TASK GOAL | Continue the piece on financial instability and economic performance from the point where it stops.

DOCUMENT EXTRACT |
────────
Does financial instability really undermine economic performance?

By Jérôme Creel, Paul Hubert and Fabien Labondance

What relationship can be established between the degree to which an economy is financialized (understood as the ratio of credit to the private sector over GDP), financial instability and economic performance (usually GDP per capita) in the European Union (EU)?  A recent working paper [1] attempts to provide a few answers to this question.

Two major competing approaches can be found in the economic literature. On the one hand, an approach inherited from Schumpeter emphasizes the need for entrepreneurs to access sources of credit to finance their innovations. The financial sector is thus seen as a prerequisite to innovative activity and a facilitator of economic performance. On the other hand, financial development can be viewed instead as the result or consequence of economic development. Development implies increased demand for financial services on the part of households and businesses. There is therefore a source of endogeneity in the relationship between financial development and economic growth, as one is likely to lead to the other, and vice versa.

Until recently, analytical studies that attempted to disentangle and quantify these causalities showed a positive significant link between an economy’s financial depth and its economic performance (Ang, 2008). However, the onset of the international financial crisis led to nuancing these conclusions. In particular, Arcand et al. (2012) showed that beyond a certain level the impact of increased financialization becomes negative [2]. The relationship between financialization and economic performance can be represented by a bell curve: positive at the beginning and then, from a level of 80%-100% for the private credit to GDP ratio, fading to zero or turning negative.
────────
INFORMATION PROVIDED |
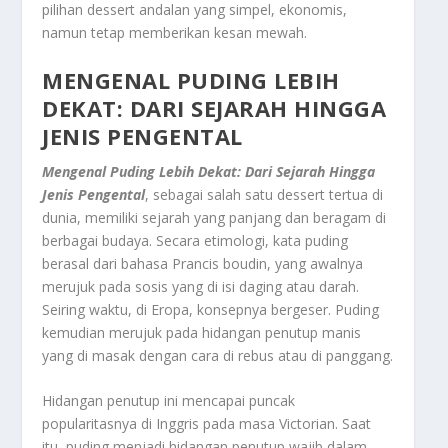
pilihan
dessert
andalan yang simpel, ekonomis,
namun tetap memberikan kesan mewah.
MENGENAL PUDING LEBIH
DEKAT: DARI SEJARAH HINGGA
JENIS PENGENTAL
Mengenal Puding Lebih Dekat: Dari Sejarah Hingga
Jenis Pengental
, sebagai salah satu
dessert
tertua di
dunia, memiliki sejarah yang panjang dan beragam di
berbagai budaya. Secara etimologi, kata
puding
berasal dari bahasa Prancis
boudin
, yang awalnya
merujuk pada sosis yang di isi daging atau darah.
Seiring waktu, di Eropa, konsepnya bergeser.
Puding
kemudian merujuk pada hidangan penutup manis
yang di masak dengan cara di rebus atau di panggang.
Hidangan penutup ini mencapai puncak
popularitasnya di Inggris pada masa Victorian. Saat
itu, puding menjadi hidangan penutup wajib dalam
────────
RESULT OF THE TASK |
Unlike other works that include both developed and emerging or developing countries, our study focuses on the EU Member States from 1998 to 2011. The advantage of this sample is that we include only economies whose financial systems are developed or at least in advanced stages of development [3]. Moreover, it is a relatively homogeneous political space that permits the establishment of common financial regulations. We adopt the methodology of Beck & Levine (2004) who, using a panel and instrumental variables, are able to resolve the endogeneity issues discussed above. Economic performance is explained by the usual variables in endogenous growth theory, namely initial GDP per capita, the accumulation of human capital over the average years of education, government expenditure, trade openness and inflation. In addition, we include the aforementioned financialization variables. We show that, contrary to the usual results in the literature, an economy’s financial depth does not have a positive impact on economic performance as measured by GDP per capita, household consumption, business investment or disposable income. In most cases, the effect of financialization is not different from zero, and when it is, the coefficient is negative. It is therefore difficult to argue that financial and economic development go hand in hand in these economies!

In addition, we included in these estimates different variables quantifying financial instability so as to check whether the results set out above might be due simply to the effects of the crisis. These financial instability variables (Z-score [4], CISS[5], bad debt rate, the volatility of stock market indices and an index reflecting the microeconomic characteristics of Europe’s banks) usually seem to have a significant negative impact on economic performance. At the same time, the variables measuring the degree of an economy’s financialization show no obvious effects on performance.

These various findings suggest that it is certainly unrealistic to expect a positive impact of any further increase in the degree of financialization of Europe’s economies. It is likely that the European banking and financial systems have reached a critical size beyond which no improvement in economic performance can be expected. Instead, there are likely to be negative effects due to the financial instability arising out of a financial sector that has grown overly large and whose innovations are insufficiently or poorly regulated.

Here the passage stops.